CD's killed the LP. With their demise, the whole tactile, visual experience was removed from purchasing music. The jewel like CD cases were a novelty, but somehow the sense of occasion was lost.
I was unemployed for a period in the early 1990's. In desperation for cash, I sold my record collection to a second hand music shop. The little weasel of a salesman gave me an average of £0.75 for my LP's and singles. I had some absolute crackers that I really should have held on to. I had the Rolling Stones 'Sticky Fingers' with the real zip on the front. Worse still, I had all the early Beatles singles in their original EMI sleeves. They had been donated to me by a kind aunt.
God knows what some of those records must be worth these days.
Of course, I replaced them all with CD's, but I still miss leafing through a stack of LP's. These days I mostly download. I suppose it's the music that matters really, not the medium that it's conveyed on.
I'd love to be able to lower an LP onto a turnable right now: listen to the stylus arm click into place, and hear that slight snap, crackle and pop before the music started.
Happy days.

9 comments:

Herge Smith said...

Had exactly the same discussion with a pal last week as we spun some vinyl on a proper record player and marvelled at the grainy sound - I'm not a lover/hater of improved sound quality, it's fine, LPs are just a bit different - the fact that each time you play an LP you kill it alittle is special, and you are 100% on the nail with the large sleeve - CD covers might just as well be black lettering on a white cover saying what the album is, it has no impact - 12" sleeves are/ were a thing of beauty.

Waking up and getting up has never been easy...

garfer said...

LP's on a good quality turntable seem to produce a warmer sound than CD's. Maybe that's just my imagination, or it's down to my cheapo CD player.
MP3's are fine, but ultimately compressed files must produce inferior audio quality.
Top lyric spotting there.

Rowan said...

I miss the sounds the needle made when hitting the record. I also miss being able to put my 35's on 45 rpms to listen to the chipmunks.

More than that though, I miss the oversized headphones that actually sounded like real speakers over your ears...not these shitty things that give me shocks inside my ear, break every five mins, and hurt (cuz I have small ear canals).

garfer said...

Rowan
I had a pair of those massive earphones. Great sound. The only problem was, people could enter the room while I was playing air guitar without me realising. Quite embarrassing if I was in the middle of a particularly intricate solo.
geek in pink
Weren't you Natalie the other day?

M said...

Lately, I've been listening to the iPod and singing away on it. 3 times owen(the sprog) has come up on me in mid note and scared the crap out of me because I was so ingrossed. He did it today in fact & he gets the biggest laugh off of me. sweet little bugger!

garfer said...

At least you can sing. When I sing along to my iPod, the cat climbs the wall.

Sniffy said...

Apologies for not scrolling down and missing this post earlier.
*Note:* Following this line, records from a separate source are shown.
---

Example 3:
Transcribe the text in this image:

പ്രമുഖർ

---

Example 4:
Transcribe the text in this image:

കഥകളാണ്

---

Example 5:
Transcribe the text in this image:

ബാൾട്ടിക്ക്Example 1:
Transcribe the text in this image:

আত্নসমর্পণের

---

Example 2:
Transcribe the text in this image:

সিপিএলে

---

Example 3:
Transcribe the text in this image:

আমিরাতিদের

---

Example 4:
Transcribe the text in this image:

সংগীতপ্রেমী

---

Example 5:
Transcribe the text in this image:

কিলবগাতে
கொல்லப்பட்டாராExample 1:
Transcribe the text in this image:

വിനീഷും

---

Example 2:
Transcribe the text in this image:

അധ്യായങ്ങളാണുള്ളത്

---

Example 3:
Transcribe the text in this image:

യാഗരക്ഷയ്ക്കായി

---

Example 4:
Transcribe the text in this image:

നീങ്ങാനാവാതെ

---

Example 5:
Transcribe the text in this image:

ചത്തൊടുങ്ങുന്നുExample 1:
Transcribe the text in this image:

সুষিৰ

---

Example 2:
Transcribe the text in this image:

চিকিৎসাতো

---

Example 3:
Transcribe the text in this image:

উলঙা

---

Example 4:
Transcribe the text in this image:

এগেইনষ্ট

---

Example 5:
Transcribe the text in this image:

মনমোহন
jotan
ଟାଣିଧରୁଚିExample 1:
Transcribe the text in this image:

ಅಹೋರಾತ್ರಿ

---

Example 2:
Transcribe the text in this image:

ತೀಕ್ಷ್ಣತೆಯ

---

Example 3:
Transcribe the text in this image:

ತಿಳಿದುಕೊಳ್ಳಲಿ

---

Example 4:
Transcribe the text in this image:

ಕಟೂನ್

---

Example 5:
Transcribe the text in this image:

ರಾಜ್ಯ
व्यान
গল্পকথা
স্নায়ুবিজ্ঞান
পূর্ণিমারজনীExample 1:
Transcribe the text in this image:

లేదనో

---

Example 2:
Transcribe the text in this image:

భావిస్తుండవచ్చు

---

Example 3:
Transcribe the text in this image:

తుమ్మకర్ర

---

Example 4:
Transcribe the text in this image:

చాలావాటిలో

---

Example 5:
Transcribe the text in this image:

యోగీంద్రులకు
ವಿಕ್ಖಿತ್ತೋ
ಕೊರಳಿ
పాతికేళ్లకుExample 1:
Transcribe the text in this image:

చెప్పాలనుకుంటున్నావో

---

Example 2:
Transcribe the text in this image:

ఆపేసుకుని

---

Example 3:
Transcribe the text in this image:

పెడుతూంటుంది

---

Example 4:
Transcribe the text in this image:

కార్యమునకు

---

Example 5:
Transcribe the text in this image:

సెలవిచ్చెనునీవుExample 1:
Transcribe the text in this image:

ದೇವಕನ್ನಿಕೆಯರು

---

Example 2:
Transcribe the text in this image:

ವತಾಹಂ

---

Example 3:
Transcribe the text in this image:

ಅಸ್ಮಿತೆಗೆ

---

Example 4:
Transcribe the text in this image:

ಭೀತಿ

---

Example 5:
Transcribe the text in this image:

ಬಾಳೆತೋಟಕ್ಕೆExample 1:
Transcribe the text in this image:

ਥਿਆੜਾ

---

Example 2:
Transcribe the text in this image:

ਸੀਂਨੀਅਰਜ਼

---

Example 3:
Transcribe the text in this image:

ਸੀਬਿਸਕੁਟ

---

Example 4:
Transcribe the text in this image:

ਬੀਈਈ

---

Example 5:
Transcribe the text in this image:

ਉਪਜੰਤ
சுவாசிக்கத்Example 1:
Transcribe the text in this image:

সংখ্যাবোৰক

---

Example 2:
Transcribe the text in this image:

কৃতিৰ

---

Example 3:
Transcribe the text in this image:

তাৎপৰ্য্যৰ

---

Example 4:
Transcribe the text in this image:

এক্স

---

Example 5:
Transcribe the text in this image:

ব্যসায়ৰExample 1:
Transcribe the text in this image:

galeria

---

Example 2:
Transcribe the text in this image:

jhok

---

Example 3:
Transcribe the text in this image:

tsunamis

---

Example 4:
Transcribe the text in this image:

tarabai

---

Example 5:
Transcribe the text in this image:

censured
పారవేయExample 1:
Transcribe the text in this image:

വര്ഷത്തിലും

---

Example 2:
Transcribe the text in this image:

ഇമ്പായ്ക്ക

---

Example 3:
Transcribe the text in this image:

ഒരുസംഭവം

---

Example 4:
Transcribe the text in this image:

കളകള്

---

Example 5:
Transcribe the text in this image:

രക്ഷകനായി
Yes Garfer, you have hit the nail on the head. The sound of vinyl is definitely warmer and somehow more wholesome and real. It's all to do with the shape of the waves apparently, as well as the actual emotional input of having to initiate that physical interaction between stylus and record. A beautiful,warm, deep sound that cannot be reporoduced digitally.

For convenience, you can't beat MP3s, WMAs, Oggs, or whatever the latest format happens to be: that ability to scan through your PC's media collection, set it to shuffle play and enjoy - it's wonderful. But it also seems cheapened. Music on tap, just there, to hand. I think this is reflected in the quality of the music that's "out there" too. Lots of mass-produced, cheap and nasty pap. Even the so-called elite "artistes" that are so famed and adored amongst the festival afocionados are nothing to write home about.
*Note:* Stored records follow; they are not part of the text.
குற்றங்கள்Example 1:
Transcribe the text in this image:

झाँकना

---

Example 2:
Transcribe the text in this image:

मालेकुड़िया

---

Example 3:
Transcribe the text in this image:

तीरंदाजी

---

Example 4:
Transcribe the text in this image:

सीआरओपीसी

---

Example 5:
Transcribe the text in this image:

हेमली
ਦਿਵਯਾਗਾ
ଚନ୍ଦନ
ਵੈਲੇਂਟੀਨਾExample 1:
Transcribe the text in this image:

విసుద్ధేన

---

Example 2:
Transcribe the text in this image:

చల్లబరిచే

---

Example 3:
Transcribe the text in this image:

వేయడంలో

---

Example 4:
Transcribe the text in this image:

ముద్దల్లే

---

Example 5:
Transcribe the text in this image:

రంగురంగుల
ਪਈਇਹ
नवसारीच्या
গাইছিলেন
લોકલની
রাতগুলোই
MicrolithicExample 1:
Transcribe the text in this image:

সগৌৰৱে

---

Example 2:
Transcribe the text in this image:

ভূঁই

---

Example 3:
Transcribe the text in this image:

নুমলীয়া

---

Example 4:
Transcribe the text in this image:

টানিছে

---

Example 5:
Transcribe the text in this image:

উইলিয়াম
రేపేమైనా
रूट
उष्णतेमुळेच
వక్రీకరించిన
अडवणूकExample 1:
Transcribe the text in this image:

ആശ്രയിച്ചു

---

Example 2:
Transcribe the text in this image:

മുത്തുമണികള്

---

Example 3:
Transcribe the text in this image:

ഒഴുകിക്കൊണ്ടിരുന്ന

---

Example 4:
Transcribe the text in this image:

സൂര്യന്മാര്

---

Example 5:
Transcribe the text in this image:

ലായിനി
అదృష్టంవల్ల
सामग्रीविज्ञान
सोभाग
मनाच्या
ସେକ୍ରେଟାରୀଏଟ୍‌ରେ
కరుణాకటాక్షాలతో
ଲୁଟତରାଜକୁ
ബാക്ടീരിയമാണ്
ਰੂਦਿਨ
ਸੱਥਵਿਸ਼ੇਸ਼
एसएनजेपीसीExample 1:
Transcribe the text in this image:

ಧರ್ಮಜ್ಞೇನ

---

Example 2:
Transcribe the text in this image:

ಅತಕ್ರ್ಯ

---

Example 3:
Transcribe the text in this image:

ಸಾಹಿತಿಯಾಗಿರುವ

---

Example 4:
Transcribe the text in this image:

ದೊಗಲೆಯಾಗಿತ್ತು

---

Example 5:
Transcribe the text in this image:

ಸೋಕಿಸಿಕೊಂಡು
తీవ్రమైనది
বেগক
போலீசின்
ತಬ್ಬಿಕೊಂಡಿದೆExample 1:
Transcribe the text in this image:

You can hardly blame George Michael for packing up.

I have a collection of some Beatles early stuff - the Parlophone EPs in mono. Oh, how they were treated with such disrespect with I was a nipper, but I loved them so much, they were constantly on the turntable. I think it's Twist and Shout and that sort of thing.

One of my favourite and most enduring sounds from 1979 is: (dthump, crackle, crackle...) "I'm in the phonebooth, it's the one across the hall", with Debbie Harry and Blondie producing one of the albums that provided a soundtrack to that entire year. Oh how I love that album.

M said...

My Siamese cat Cinnamon used to like for me to sing lying on the floor. She would sniff my nose while I sang. I think she thought that I was purring in a strange big kitty kind of way. I miss her.

garfer said...

Tina,
music has just become more disposable. When you bought a record you listened to it over and over. Maybe if was just simpler fishing an LP out of its sleeve.
There was also an incentive to listen to it all the way through rather than cherry pick.
Blondie was ace.'Touched in Your Prescence Dear' - perfect pop music.
mhn
Cats are strange and unknowable creatures.